Instruções
Dá seguimento ao texto do debate parlamentar sobre o futebol português, a começar logo depois da última frase apresentada.

Desenganem-se aqueles que só vêem no luso-futebol uma autêntica «galinha dos ovos de ouro», porquanto a qualidade do espectáculo desportivo e a quantidade de adeptos que mobiliza são condição essencial para a realização do lucro.
A dimensão ética, o exemplo comportamental, a pedagogia social que devem estar associadas ao desporto-rei, o que nem sempre tem acontecido, bem como a qualquer outra modalidade desportiva, são, mais do que outros valores contabilísticos ou financeiros, os principais dividendos que uma qualquer sociedade justa e solidária deverá retirar da actividade desportiva nacional.
Que diferença, Srs. Deputados! Que encanto olhar para um passado glorioso e ver, ainda hoje, o Eusébio como verdadeiro embaixador das cores nacionais, apreender a emoção vivida pelos cidadãos dos países de língua oficial portuguesa sempre que há um derby televisivo entre as principais equipas portuguesas, recordar as grandes enchentes dos estádios portugueses!...
E hoje? Hoje, o que temos? Temos uma selecção nacional singular, do ponto de vista individual, mas que não é imune à virose que abala o nosso cantinho futebolístico. Temos mortes e sangue nos estádios, fruto de uma violência descontrolada. Temos acusações constantes entre a classe dirigente.
No próximo domingo, o filme repete-se, os mesmos protagonistas e as mesmas cartadas. Vejamos se, após este pontapé de saída, e decorridos que serão 25 minutos, no final do debate, os restantes 65 minutos do tempo regulamentar servem para o mundo do futebol português demonstrar à nossa sociedade que é capaz, sozinho e sem intervenção externa, de superar o grau zero de credibilidade.

Aplausos do PS.

O Sr. Presidente (João Amaral): - Para uma intervenção, tem a palavra o Sr. Deputado José Calçada.

O Sr. José Calçada (PCP): - Sr. Presidente, Sr." e Srs. Deputados: A Associação Académica de Coimbra alinhou com os seguintes jogadores: Viegas, na baliza; na defesa, Gervásio - o capitão -, Vieira Nunes, Belo e Marques; Rui Rodrigues, Nené e Vítor Campos no meio-campo; no ataque, Mário Campos, Manuel António e Peres. Jogaram ainda Serafim e Rocha, substituindo, respectivamente, Peres e Vítor Campos.

Vozes do PS: - Golo!...

O Orador: - A Académica chegou a estar a ganhar o jogo por 1-0, com um golo de Manuel António, mas acabou por perdê-lo por 2-1, para o Benfica, que assim ganhou a «final» da Taça de Portugal realizada no Estádio do Jamor, no dia 22 de Junho de 1969.
Todos estes factos e ainda muitos outros, mais técnicos ou mais pitorescos, podem ser retirados das crónicas que os jornais nos davam do jogo no dia seguinte, crónicas de tal modo minuciosas que, ao lê-las, quase nos sentimos dentro do estádio. Esta ilusão era particularmente eficaz para aqueles que lá não se tivessem deslocado, já que, pelo contrário, foi impossível a muitos dos mais de 50 000 espectadores encontrarem nas crónicas quaisquer relatos, mesmo subentendidos, ou quaisquer reflexos, mesmo pálidos, de algumas circunstâncias que rodearam o jogo.

Material de origem
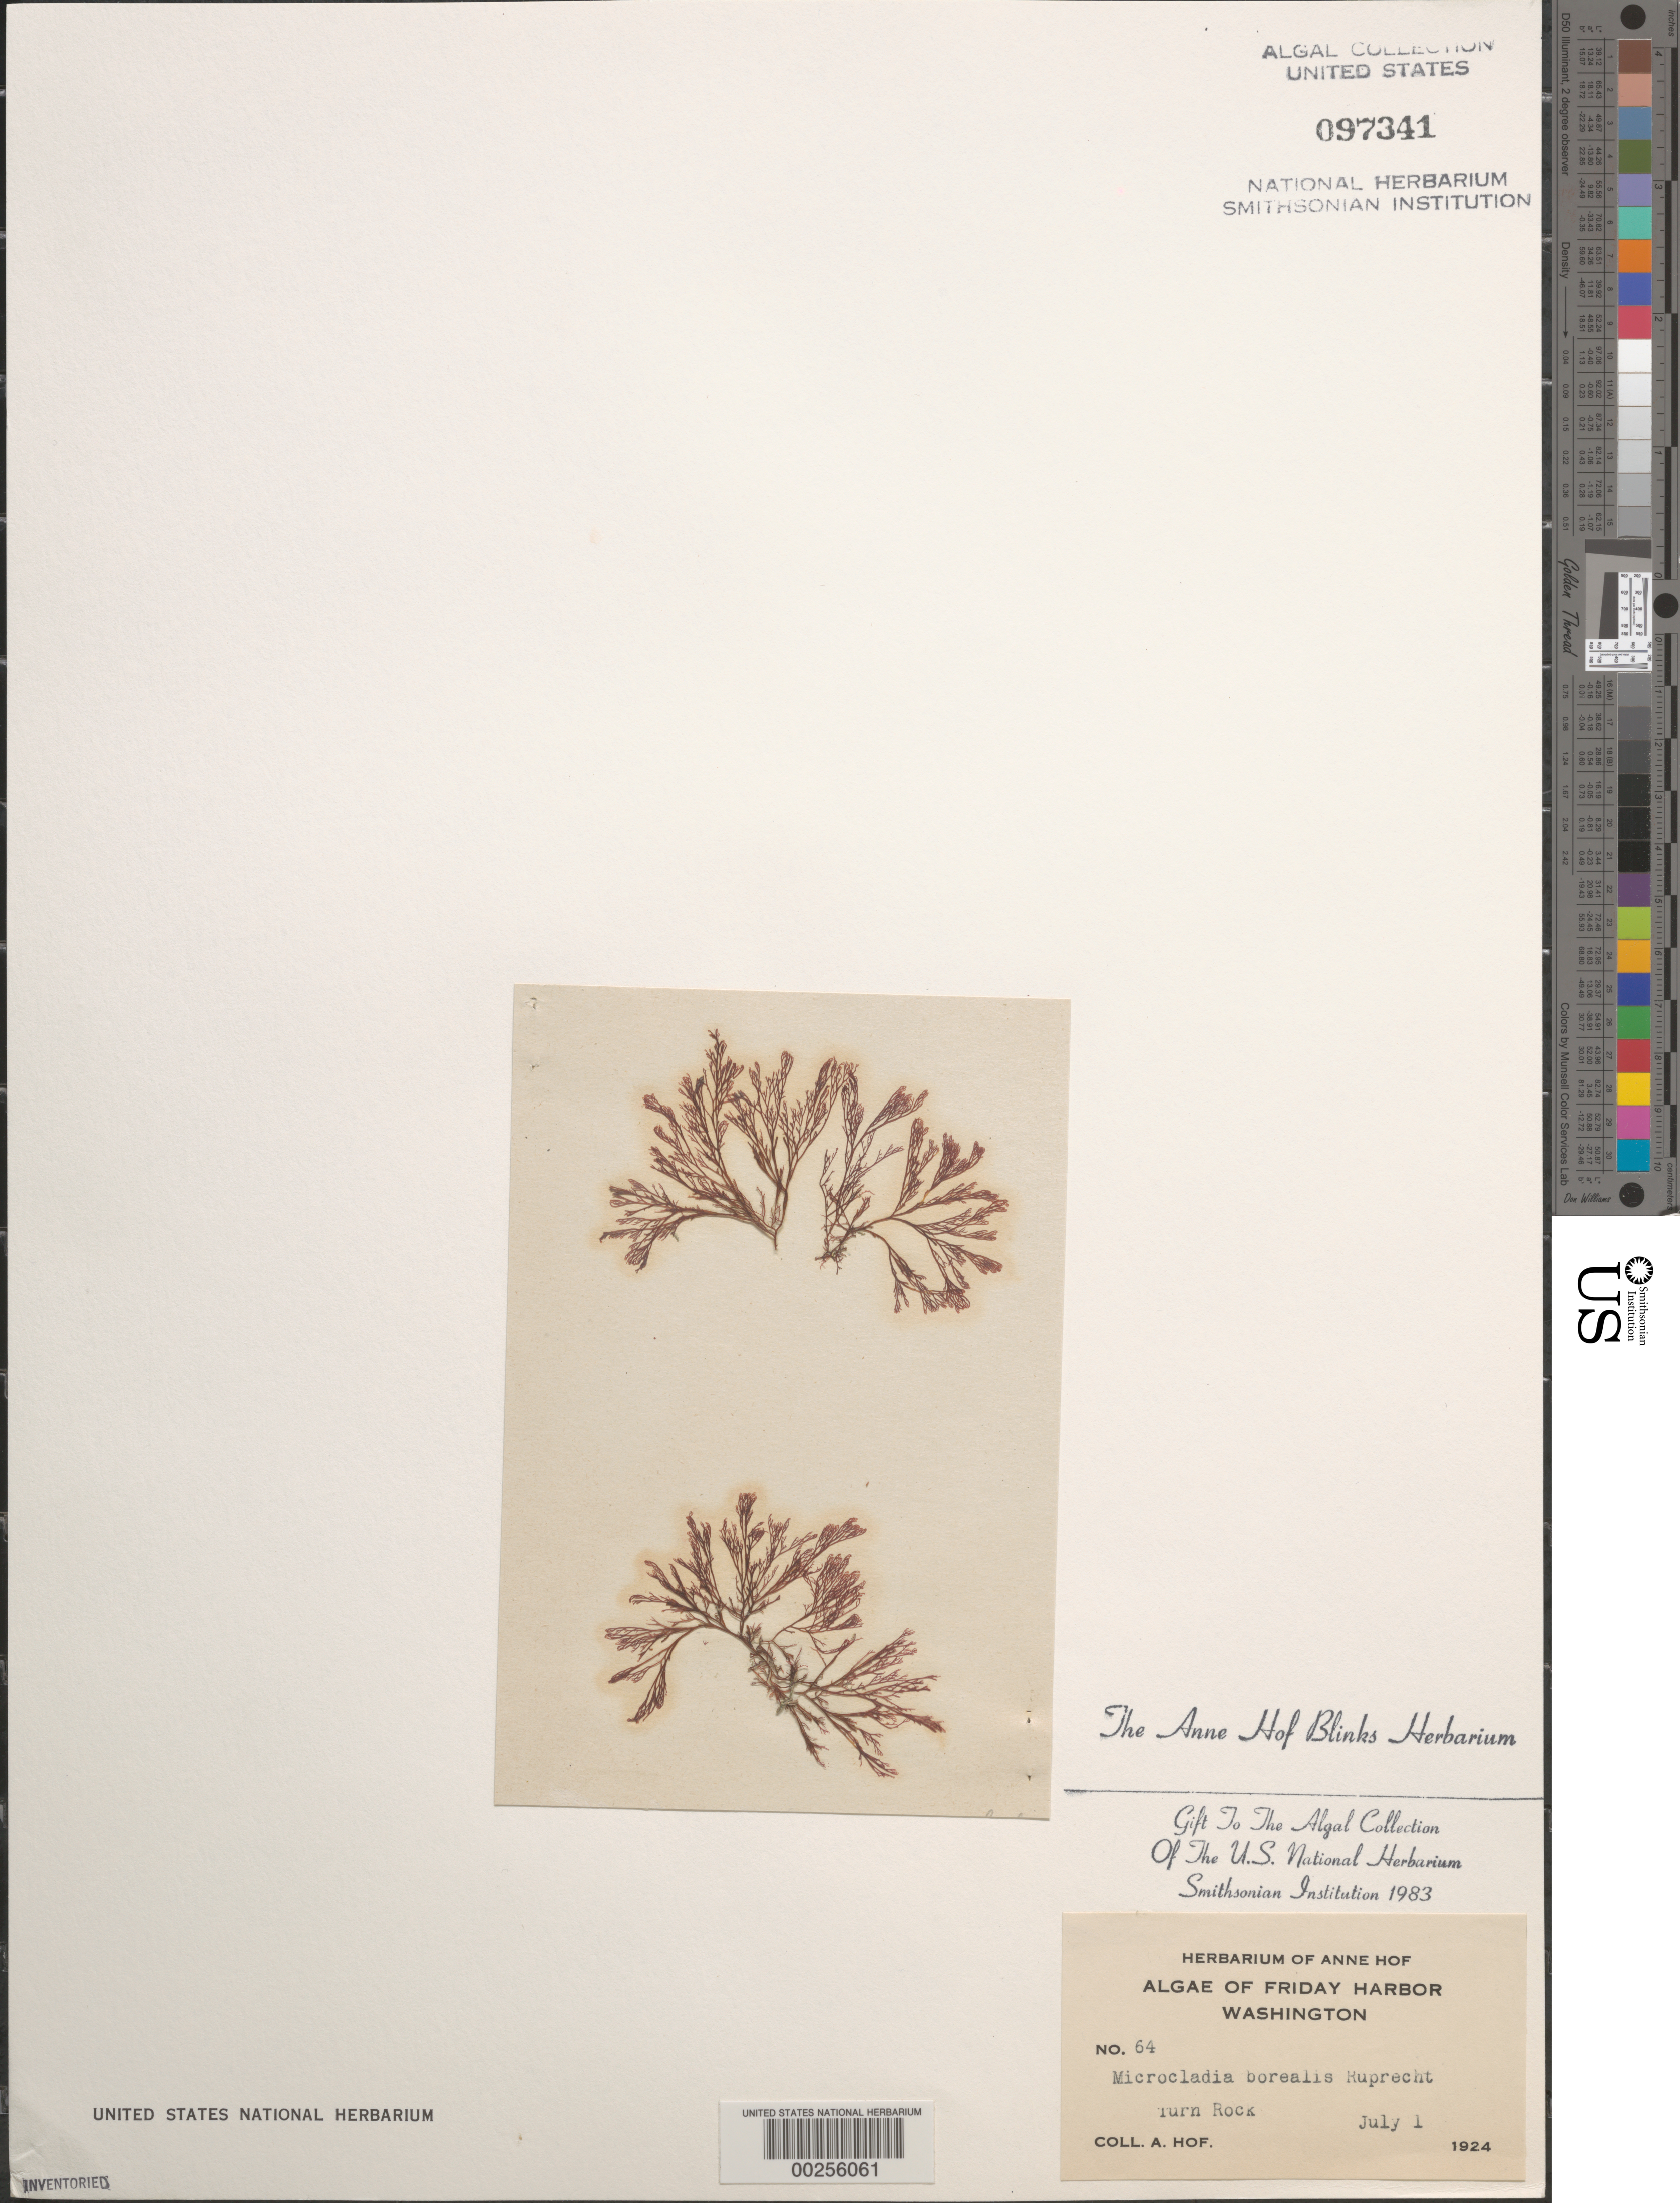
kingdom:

Resultado
Na verdade, a Comissão de Exame Prévio encarregou-se diligentemente de eliminar quaisquer referências a manifestações de estudantes da Academia de Coimbra, então mergulhados numa longa greve antifascista e pela democratização da Universidade, e que haviam utilizado o futebol para fazer ouvir a sua voz e as suas aspirações.

A Sr.ª Odete Santos (PCP): - Muito bem!

O Orador: - Hábil utilização, essa, tanto mais inesperada e inteligente quanto exercida no próprio coração de um acontecimento desportivo que o regime fascista sempre pretendeu alienante e alienador.
E é precisamente aqui que, tanto então como hoje, em circunstâncias históricas, embora, felizmente, bem diversas, vamos encontrar as raízes que nos podem ajudar a compreender, em todo o seu alcance, o alerta sincero e corajoso lançado nesta petição pela Associação Académica de Coimbra sobre, e cito, «a situação actual do futebol português e as medidas necessárias à sua moralização».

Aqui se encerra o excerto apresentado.